The affirmation rate on trade date has improved, but it’s still not good enough. In a recently released affirmation progress statement, the US’ Depository Trust and Clearing Corporation (DTCC) revealed that the affirmation rate in January 2024 was 73 percent – an improvement on the 69 percent seen in December 2023, but still falling short of the 90 percent recommended in an earlier affirmation report.

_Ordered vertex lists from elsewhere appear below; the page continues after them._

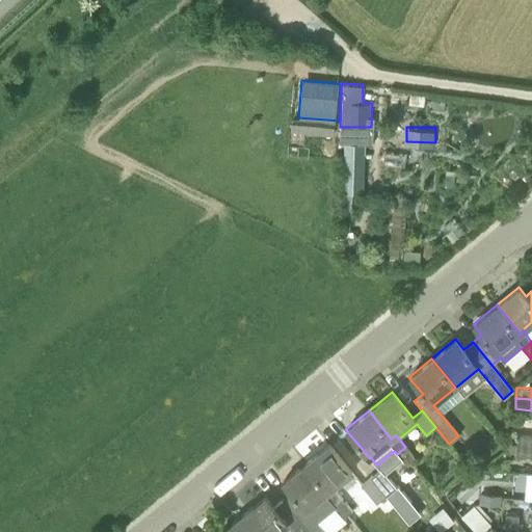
[(515,445),(531,446),(531,434),(516,434),(515,445)]
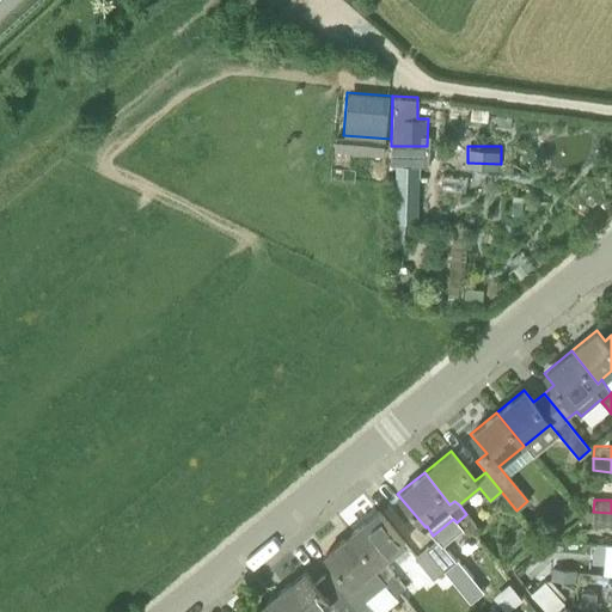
[(350,533),(378,567),(383,562),(404,544),(377,510),(350,533)]
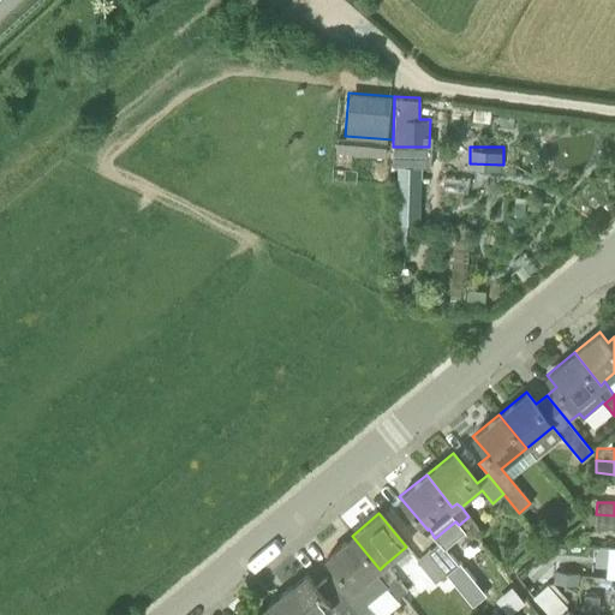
[(595,524),(614,526),(614,518),(614,515),(596,514),(595,524)]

In a breakdown of affirmation rates for various market segments at the end of January 2024, the custodian or investment manager (self) affirmation rate was the lowest at 51 percent. The prime broker affirmation rate was 81 percent. Only the investment manager auto affirmation (central match) rate surpassed DTCC’s 90 percent target at 92 percent.

Seeking affirmation

The Financial Industry Regulatory Authority (FINRA) has published a regulatory notice that requires broker-dealers to “take certain actions so that 100 percent of all trades are affirmed as soon as technologically practicable and no later than the end of trade date”. The DTCC claimed that its recommendation for a 90 percent affirmation rate by 9pm on trade date was based on an analysis it conducted on trades submitted to the Depository Trust Company already affirmed on T+1.


To conclude, the DTCC reiterated that market participants should “leverage automated central trade matching solutions with workflows that automatically trigger trade affirmation and the delivery of DTC-eligible securities directly to DTC for settlement”. Firms should also “ensure their buy-side clients are aware of their responsiblities around same-day affirmation”.